• Your objective: The result should consist solely of the line containing "X45829700Y-70918000D03*" and the lines that follow it below, each reproduced exactly, the last line included.
-- Supplied records follows --
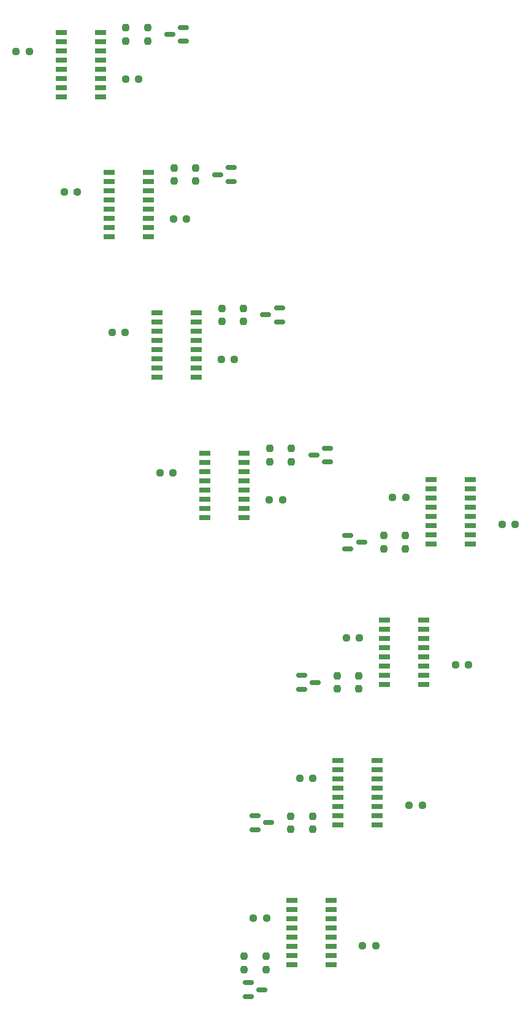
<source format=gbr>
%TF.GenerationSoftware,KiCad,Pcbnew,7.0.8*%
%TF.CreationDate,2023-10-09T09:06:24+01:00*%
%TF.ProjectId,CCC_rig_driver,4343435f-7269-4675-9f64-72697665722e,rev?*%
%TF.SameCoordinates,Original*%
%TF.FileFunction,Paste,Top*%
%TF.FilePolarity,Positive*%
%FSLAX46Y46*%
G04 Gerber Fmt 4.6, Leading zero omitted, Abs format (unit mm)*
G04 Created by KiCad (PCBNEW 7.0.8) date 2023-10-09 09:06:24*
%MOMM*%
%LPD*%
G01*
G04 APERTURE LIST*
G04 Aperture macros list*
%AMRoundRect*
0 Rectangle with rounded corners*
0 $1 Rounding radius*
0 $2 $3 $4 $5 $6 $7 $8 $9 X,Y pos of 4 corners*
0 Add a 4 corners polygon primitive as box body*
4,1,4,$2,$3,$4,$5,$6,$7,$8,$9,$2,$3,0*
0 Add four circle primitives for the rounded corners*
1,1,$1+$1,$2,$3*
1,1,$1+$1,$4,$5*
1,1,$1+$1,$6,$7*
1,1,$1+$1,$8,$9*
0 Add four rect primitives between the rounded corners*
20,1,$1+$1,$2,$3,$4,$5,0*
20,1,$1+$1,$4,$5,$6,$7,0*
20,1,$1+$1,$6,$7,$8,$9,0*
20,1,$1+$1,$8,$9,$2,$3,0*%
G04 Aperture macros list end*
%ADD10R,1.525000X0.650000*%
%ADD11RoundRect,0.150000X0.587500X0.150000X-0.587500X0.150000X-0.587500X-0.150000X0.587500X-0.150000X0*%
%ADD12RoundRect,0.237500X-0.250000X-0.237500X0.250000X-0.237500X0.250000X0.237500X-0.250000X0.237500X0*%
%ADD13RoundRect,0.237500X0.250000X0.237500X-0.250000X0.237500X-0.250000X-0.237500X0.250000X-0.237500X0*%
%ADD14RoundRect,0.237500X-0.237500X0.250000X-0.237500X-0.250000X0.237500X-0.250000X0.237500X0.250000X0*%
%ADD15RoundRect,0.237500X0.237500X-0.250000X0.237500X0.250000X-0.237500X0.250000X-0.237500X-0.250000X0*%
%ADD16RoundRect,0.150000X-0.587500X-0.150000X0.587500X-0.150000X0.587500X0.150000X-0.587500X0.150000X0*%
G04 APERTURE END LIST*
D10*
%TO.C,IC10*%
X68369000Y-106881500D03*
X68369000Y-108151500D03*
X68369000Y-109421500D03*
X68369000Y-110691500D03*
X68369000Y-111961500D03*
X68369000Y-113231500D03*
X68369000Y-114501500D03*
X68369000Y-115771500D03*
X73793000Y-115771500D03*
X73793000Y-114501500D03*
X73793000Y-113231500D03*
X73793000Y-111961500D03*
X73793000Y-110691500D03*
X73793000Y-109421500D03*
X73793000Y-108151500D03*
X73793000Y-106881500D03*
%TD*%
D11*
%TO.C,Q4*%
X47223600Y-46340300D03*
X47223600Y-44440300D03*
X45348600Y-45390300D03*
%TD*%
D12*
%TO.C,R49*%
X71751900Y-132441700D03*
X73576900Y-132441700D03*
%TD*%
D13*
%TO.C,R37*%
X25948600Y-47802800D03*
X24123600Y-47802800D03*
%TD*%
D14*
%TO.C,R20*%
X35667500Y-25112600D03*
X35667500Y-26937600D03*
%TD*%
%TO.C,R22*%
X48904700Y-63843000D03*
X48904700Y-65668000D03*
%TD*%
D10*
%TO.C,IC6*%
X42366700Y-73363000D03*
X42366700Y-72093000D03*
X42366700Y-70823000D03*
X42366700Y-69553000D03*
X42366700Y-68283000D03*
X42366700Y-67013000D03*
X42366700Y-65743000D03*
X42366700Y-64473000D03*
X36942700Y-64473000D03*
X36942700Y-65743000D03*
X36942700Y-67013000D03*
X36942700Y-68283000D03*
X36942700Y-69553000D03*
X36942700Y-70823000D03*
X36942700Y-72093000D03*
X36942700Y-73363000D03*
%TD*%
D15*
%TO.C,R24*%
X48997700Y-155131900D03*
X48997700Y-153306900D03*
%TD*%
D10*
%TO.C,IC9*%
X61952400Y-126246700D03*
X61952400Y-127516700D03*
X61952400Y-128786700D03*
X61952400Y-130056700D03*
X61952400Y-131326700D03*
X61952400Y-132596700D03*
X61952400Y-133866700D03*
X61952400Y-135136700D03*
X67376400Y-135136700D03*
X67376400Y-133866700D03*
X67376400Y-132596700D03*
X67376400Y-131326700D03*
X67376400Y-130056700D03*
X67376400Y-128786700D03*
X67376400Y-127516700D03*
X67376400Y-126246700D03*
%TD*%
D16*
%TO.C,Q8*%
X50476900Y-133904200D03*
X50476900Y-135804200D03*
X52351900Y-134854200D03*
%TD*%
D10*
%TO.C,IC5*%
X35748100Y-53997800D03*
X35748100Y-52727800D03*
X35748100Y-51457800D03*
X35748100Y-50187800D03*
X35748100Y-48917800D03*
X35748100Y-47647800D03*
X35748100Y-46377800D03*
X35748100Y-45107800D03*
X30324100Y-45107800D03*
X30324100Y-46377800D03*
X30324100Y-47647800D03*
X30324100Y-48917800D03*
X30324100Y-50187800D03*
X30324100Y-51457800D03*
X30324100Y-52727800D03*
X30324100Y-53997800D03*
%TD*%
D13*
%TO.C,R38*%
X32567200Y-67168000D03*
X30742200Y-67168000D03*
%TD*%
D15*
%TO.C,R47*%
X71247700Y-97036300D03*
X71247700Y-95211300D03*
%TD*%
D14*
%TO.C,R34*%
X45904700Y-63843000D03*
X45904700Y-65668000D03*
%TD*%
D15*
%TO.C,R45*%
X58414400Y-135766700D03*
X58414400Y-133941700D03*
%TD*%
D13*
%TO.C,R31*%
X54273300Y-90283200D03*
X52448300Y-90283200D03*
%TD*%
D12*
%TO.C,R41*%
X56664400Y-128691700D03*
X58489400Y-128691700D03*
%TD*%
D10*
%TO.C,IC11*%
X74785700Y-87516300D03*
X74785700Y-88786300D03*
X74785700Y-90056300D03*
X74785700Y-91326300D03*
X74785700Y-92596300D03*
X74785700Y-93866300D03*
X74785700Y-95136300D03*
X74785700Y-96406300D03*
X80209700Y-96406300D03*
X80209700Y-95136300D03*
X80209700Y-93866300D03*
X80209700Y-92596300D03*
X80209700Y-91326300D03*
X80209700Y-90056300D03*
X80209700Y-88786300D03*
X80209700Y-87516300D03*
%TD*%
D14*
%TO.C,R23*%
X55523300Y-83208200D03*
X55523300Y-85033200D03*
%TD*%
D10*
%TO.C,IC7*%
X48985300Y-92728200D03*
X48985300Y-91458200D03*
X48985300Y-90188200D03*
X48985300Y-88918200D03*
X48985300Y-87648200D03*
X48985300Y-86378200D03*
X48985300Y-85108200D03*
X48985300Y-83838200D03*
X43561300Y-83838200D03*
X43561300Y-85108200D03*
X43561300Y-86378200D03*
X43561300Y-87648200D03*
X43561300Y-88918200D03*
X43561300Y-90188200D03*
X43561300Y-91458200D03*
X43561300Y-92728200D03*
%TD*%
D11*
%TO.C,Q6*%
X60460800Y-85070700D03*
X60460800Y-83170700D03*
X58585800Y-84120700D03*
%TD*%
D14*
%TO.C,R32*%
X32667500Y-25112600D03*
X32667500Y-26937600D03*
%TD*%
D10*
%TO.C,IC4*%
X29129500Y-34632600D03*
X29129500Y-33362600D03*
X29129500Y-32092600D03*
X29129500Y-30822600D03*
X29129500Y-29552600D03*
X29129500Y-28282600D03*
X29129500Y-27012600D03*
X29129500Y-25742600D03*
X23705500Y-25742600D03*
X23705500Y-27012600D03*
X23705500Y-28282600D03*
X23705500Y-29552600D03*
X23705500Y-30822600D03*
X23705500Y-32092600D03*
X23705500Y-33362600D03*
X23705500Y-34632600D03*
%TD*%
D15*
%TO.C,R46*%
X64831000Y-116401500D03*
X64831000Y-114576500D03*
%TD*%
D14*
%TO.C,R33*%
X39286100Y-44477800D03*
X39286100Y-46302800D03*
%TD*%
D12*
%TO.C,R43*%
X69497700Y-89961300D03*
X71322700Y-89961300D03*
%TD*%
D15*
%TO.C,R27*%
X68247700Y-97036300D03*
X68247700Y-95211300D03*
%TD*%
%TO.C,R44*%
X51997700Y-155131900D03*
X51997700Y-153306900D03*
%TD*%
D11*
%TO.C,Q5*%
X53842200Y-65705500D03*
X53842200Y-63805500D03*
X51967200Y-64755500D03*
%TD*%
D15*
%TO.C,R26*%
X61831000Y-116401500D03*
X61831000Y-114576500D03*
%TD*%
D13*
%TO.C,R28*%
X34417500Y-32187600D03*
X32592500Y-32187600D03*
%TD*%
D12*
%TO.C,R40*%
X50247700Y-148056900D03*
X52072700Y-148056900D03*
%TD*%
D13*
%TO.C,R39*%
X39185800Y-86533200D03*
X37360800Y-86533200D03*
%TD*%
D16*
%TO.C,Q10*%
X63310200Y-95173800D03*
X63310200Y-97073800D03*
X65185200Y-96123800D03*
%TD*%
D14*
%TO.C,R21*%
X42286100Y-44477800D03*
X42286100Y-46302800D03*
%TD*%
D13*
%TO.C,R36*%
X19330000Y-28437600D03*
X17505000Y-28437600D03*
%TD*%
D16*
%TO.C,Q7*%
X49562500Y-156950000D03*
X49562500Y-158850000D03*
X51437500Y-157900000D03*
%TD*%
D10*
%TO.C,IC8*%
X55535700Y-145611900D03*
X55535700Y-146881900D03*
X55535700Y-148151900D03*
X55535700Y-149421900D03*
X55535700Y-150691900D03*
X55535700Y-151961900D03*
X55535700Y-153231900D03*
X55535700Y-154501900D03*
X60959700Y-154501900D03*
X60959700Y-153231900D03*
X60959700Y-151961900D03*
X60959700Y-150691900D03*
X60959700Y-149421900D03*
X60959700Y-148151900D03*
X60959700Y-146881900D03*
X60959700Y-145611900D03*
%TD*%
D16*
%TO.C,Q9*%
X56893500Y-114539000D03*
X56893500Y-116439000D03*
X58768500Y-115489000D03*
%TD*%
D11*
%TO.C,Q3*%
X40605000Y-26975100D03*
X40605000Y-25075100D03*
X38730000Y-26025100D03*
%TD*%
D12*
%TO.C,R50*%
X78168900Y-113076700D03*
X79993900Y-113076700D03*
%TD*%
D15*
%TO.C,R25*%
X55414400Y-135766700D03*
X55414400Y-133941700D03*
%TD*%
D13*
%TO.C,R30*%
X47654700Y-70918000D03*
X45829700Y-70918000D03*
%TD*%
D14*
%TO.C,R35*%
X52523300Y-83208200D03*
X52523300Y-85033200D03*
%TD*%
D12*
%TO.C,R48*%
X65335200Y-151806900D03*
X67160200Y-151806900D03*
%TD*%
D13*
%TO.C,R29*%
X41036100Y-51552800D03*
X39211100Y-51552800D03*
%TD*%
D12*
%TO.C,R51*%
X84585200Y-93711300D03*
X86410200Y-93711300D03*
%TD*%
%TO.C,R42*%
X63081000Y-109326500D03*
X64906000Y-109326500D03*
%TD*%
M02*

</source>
-- Supplied records concluded --
• Your solution:
X45829700Y-70918000D03*
%TD*%
D14*
%TO.C,R35*%
X52523300Y-83208200D03*
X52523300Y-85033200D03*
%TD*%
D12*
%TO.C,R48*%
X65335200Y-151806900D03*
X67160200Y-151806900D03*
%TD*%
D13*
%TO.C,R29*%
X41036100Y-51552800D03*
X39211100Y-51552800D03*
%TD*%
D12*
%TO.C,R51*%
X84585200Y-93711300D03*
X86410200Y-93711300D03*
%TD*%
%TO.C,R42*%
X63081000Y-109326500D03*
X64906000Y-109326500D03*
%TD*%
M02*

</source>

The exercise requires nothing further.